Bush and Putin are under pressure to reach accord on missile defense. The Pentagon is anxious to conduct tests, even though they would violate the current interpretation of the Anti-Ballistic Missile Treaty, and Bush has told Putin he will seek to scrap the pact early next year if they can't reach agreement.

On the other hand, aides said Bush is considering visiting Russia in the first few months of 2002 - a sign, perhaps, that the president may be willing to wait that long to strike a deal.

``This is one stop along the road. We'll make other stops after Crawford, but each stop is built on the positive results of the earlier meetings,'' Fleischer said.

The unusual ranch visit took place one day after Bush and Putin agreed at the White House to shrink their nations' strategic nuclear arsenals by two-thirds.

``If we act together, we will make the world a much safer place than today,'' Putin said during a stop in Houston en route to Crawford.

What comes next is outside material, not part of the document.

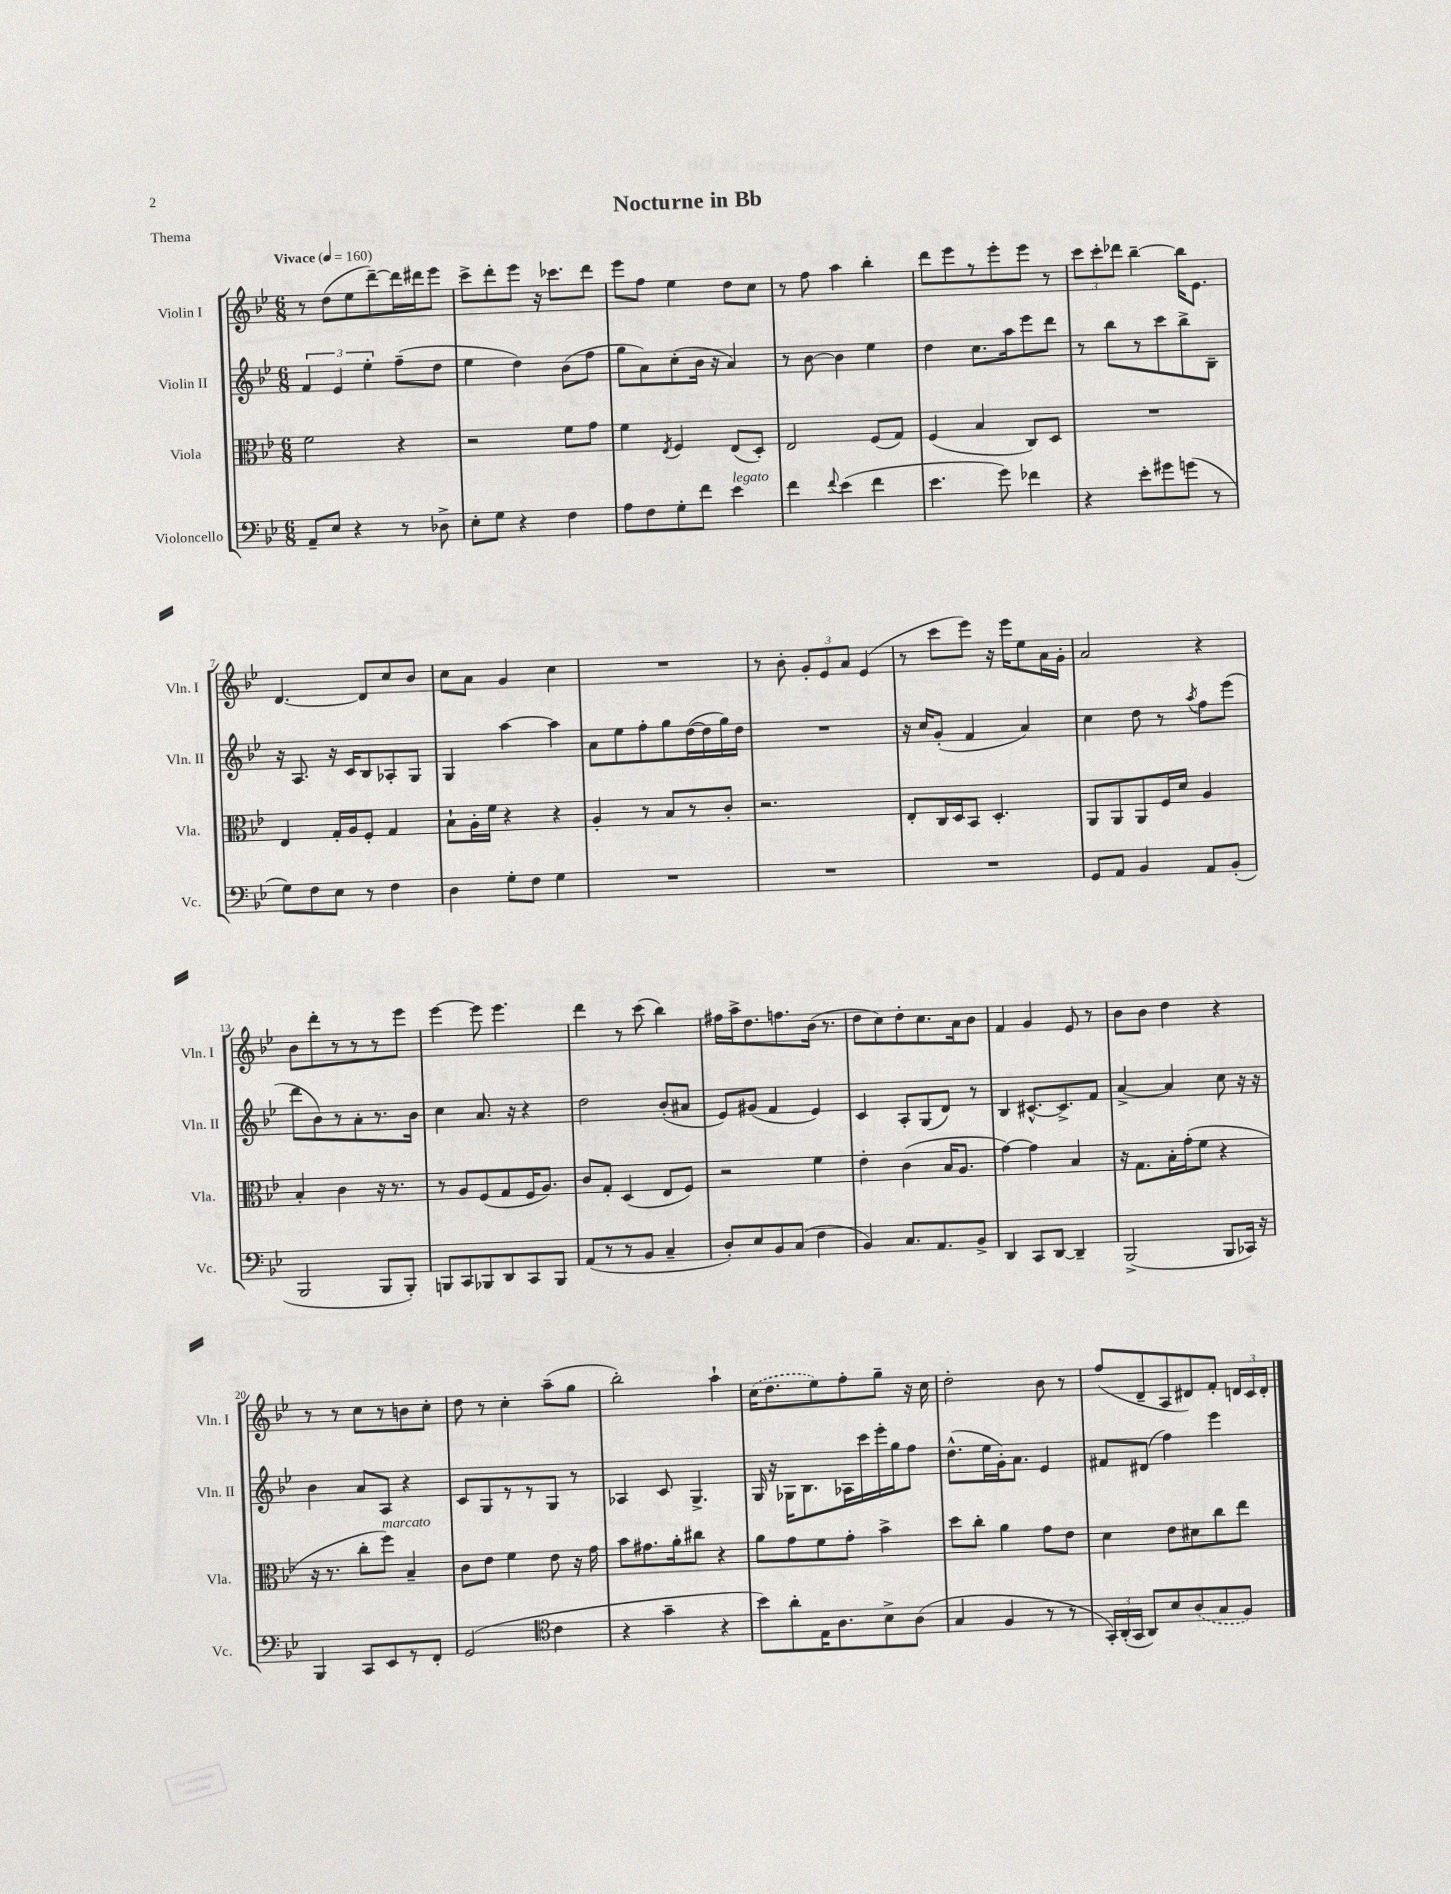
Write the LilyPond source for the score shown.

Bush had hoped that the cuts, promised during the presidential campaign, would entice Putin to accept the U.S. proposal on missile defense. Under Bush's plan, the United States would remain in the 1972 ABM treaty a while longer if Russia agreed to allow the Pentagon to conduct tests and research barred by current readings of the pact.

That proposal was a concession of sorts for Bush. He repeatedly has denounced the accord as a Cold War relic, and his conservative allies want him to scrap it.

Putin's public statements before coming to America suggested an openness to finding flexibility on the ABM issue.

Bush promised Putin on Tuesday that Russia would be informed of the tests, but Putin asked for more. U.S. officials said he suggested at one time that Russia approve the tests beforehand, a concession Bush refused to make.

Some Bush advisers played down the exchange, saying it was mentioned only briefly in the talks and was not a major factor. Indeed, one senior administration official said Bush and Putin seemed to reach an understanding - if not a formal agreement - that the United States would conduct anti-missile tests under the ABM, perhaps not long after Putin returns to Russia.

Other aides, generally more pessimistic of the talks, said they knew of no such accommodation. And yet, even these aides said it was more likely than not that Putin and Bush would come to terms - but not necessarily here.